» **Set task 1**
Reproduce word for word the rows from the line that contains "family: Tenthredinidae" through the end of the rows, including both of those lines.

» **Document excerpt**
::::::

With respect to new limitation of “…wherein the natural ingredient has a weight percentage from 5% to 22% based on a total weight (100% by weight) of the nutritional composition, and the natural ingredient comprises corn, pumpkin, mushroom, onion, tomato, sesame, nut, or a combination thereof…”, Strozier discloses the vegetable powder (‘017, [0015]-[0016], [0020]) includes pumpkin (‘017, [0020]), wherein the vegetable powder is considered a natural ingredient. Strozier discloses the vegetable powder (natural ingredient) is in a range of about 20% to about 40% by weight of the nutritional composition (‘017, [0017]), which overlaps the cited range of from 5% to 22%. In the case where the claimed ranges “overlap or lie inside ranges disclosed by the prior art” a prima facie case of obviousness exists. In re Wertheim, 541 F.2d 257, 191 USPQ 90 (CCPA 1976); In re Woodruff, 919 F.2d 1575, 16 USPQ2d 1934 (Fed. Cir. 1990).

::::::

Entries taken from a collection
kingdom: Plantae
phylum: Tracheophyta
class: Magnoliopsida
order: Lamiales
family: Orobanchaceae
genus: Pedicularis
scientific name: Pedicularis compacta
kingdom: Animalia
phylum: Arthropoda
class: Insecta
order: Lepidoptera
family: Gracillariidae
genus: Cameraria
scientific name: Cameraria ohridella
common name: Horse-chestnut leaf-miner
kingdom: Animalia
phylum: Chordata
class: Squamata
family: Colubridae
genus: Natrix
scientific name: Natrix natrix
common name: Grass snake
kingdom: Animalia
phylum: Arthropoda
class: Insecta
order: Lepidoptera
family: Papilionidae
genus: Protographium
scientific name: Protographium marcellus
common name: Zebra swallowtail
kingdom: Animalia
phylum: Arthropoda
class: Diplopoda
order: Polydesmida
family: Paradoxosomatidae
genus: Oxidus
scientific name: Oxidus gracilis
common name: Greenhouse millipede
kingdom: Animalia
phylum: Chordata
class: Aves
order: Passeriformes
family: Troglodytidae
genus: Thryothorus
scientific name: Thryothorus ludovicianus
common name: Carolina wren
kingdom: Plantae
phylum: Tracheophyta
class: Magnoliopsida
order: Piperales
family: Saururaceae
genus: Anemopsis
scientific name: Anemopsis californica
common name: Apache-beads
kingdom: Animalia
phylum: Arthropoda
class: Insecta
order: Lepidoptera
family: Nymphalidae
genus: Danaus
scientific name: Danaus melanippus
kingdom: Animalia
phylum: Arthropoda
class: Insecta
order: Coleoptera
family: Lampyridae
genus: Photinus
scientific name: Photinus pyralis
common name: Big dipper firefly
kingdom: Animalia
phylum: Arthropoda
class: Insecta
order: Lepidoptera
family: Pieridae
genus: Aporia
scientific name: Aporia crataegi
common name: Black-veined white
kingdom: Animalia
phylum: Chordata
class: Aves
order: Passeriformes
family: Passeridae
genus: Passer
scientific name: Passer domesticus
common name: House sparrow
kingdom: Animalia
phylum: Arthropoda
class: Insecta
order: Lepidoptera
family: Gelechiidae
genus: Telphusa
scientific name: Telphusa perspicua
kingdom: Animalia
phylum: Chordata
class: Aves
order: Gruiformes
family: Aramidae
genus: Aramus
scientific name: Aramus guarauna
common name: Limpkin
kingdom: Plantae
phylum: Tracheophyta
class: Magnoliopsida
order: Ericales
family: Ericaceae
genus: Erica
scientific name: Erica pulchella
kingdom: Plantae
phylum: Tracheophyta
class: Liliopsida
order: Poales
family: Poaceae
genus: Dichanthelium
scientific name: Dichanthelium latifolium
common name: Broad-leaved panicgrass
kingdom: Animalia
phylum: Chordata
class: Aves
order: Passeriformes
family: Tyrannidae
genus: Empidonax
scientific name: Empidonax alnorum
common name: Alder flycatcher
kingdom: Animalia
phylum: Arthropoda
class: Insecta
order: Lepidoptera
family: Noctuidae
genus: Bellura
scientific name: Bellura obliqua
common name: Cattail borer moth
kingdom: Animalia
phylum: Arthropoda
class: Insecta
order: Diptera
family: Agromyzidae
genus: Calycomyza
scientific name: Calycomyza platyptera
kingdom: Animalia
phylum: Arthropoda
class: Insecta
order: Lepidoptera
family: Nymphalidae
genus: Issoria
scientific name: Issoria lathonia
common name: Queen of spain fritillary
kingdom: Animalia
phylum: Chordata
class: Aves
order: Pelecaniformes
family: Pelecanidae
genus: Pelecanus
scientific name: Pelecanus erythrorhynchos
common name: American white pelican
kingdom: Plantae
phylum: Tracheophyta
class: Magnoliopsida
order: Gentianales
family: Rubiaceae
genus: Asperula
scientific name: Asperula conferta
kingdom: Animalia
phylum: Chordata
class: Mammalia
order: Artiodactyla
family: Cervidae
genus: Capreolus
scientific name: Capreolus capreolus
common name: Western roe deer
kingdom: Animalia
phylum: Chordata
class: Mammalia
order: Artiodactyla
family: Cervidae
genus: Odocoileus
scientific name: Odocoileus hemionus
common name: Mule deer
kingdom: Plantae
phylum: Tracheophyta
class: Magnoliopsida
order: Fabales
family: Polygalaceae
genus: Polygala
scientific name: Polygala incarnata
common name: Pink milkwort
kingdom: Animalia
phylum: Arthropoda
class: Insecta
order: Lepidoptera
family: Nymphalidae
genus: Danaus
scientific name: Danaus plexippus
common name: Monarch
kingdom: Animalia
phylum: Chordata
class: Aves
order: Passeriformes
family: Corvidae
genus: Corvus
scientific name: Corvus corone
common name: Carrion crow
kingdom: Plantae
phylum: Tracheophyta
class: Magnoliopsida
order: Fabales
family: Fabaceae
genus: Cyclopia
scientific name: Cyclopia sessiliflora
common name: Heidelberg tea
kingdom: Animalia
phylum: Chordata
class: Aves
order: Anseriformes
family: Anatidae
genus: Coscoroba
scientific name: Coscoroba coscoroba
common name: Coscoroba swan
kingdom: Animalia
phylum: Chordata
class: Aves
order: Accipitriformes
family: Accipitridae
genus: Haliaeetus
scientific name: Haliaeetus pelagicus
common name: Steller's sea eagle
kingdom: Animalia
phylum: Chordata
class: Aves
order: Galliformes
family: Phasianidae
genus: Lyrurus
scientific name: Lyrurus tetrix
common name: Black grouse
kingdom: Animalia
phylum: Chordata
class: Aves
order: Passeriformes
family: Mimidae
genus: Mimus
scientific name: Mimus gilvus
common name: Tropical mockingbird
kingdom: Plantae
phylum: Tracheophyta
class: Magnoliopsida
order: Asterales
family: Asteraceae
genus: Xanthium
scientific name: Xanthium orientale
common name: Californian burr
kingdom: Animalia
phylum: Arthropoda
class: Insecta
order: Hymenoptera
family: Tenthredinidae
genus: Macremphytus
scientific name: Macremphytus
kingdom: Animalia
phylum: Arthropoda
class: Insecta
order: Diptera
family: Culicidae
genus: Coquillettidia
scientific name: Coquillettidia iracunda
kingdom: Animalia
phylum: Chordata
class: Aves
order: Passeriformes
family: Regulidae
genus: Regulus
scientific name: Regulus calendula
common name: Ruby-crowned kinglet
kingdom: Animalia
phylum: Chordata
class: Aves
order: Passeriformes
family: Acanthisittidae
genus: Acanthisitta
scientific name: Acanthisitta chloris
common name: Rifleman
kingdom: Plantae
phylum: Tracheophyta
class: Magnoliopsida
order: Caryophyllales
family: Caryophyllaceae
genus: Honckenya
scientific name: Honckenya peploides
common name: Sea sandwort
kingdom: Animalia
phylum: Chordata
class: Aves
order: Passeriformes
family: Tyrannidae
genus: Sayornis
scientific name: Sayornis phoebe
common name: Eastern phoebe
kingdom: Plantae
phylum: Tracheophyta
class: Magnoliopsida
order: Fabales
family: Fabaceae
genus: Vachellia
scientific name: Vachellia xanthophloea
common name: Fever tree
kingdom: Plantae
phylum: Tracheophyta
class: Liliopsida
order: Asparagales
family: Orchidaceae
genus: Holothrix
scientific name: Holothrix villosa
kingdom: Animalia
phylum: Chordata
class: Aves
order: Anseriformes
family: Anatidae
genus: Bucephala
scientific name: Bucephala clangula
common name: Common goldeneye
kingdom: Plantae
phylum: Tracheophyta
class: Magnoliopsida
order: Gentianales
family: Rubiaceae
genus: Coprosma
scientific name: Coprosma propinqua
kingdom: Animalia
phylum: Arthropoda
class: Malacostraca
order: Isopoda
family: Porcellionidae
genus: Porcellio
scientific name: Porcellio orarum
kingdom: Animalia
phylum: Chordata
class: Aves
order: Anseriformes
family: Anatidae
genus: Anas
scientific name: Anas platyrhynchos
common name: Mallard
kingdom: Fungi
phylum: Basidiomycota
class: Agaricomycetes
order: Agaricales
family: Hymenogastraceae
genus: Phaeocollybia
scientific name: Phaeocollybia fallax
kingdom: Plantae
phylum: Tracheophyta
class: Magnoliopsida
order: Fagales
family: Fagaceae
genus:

::::::

» **Set task 2**
Quote in full the passage on the weight percentage of the natural ingredient.

» **Task response 1**
family: Tenthredinidae
genus: Macremphytus
scientific name: Macremphytus
kingdom: Animalia
phylum: Arthropoda
class: Insecta
order: Diptera
family: Culicidae
genus: Coquillettidia
scientific name: Coquillettidia iracunda
kingdom: Animalia
phylum: Chordata
class: Aves
order: Passeriformes
family: Regulidae
genus: Regulus
scientific name: Regulus calendula
common name: Ruby-crowned kinglet
kingdom: Animalia
phylum: Chordata
class: Aves
order: Passeriformes
family: Acanthisittidae
genus: Acanthisitta
scientific name: Acanthisitta chloris
common name: Rifleman
kingdom: Plantae
phylum: Tracheophyta
class: Magnoliopsida
order: Caryophyllales
family: Caryophyllaceae
genus: Honckenya
scientific name: Honckenya peploides
common name: Sea sandwort
kingdom: Animalia
phylum: Chordata
class: Aves
order: Passeriformes
family: Tyrannidae
genus: Sayornis
scientific name: Sayornis phoebe
common name: Eastern phoebe
kingdom: Plantae
phylum: Tracheophyta
class: Magnoliopsida
order: Fabales
family: Fabaceae
genus: Vachellia
scientific name: Vachellia xanthophloea
common name: Fever tree
kingdom: Plantae
phylum: Tracheophyta
class: Liliopsida
order: Asparagales
family: Orchidaceae
genus: Holothrix
scientific name: Holothrix villosa
kingdom: Animalia
phylum: Chordata
class: Aves
order: Anseriformes
family: Anatidae
genus: Bucephala
scientific name: Bucephala clangula
common name: Common goldeneye
kingdom: Plantae
phylum: Tracheophyta
class: Magnoliopsida
order: Gentianales
family: Rubiaceae
genus: Coprosma
scientific name: Coprosma propinqua
kingdom: Animalia
phylum: Arthropoda
class: Malacostraca
order: Isopoda
family: Porcellionidae
genus: Porcellio
scientific name: Porcellio orarum
kingdom: Animalia
phylum: Chordata
class: Aves
order: Anseriformes
family: Anatidae
genus: Anas
scientific name: Anas platyrhynchos
common name: Mallard
kingdom: Fungi
phylum: Basidiomycota
class: Agaricomycetes
order: Agaricales
family: Hymenogastraceae
genus: Phaeocollybia
scientific name: Phaeocollybia fallax
kingdom: Plantae
phylum: Tracheophyta
class: Magnoliopsida
order: Fagales
family: Fagaceae
genus:

» **Task response 2**
With respect to new limitation of “…wherein the natural ingredient has a weight percentage from 5% to 22% based on a total weight (100% by weight) of the nutritional composition, and the natural ingredient comprises corn, pumpkin, mushroom, onion, tomato, sesame, nut, or a combination thereof…”, Strozier discloses the vegetable powder (‘017, [0015]-[0016], [0020]) includes pumpkin (‘017, [0020]), wherein the vegetable powder is considered a natural ingredient. Strozier discloses the vegetable powder (natural ingredient) is in a range of about 20% to about 40% by weight of the nutritional composition (‘017, [0017]), which overlaps the cited range of from 5% to 22%. In the case where the claimed ranges “overlap or lie inside ranges disclosed by the prior art” a prima facie case of obviousness exists. In re Wertheim, 541 F.2d 257, 191 USPQ 90 (CCPA 1976); In re Woodruff, 919 F.2d 1575, 16 USPQ2d 1934 (Fed. Cir. 1990).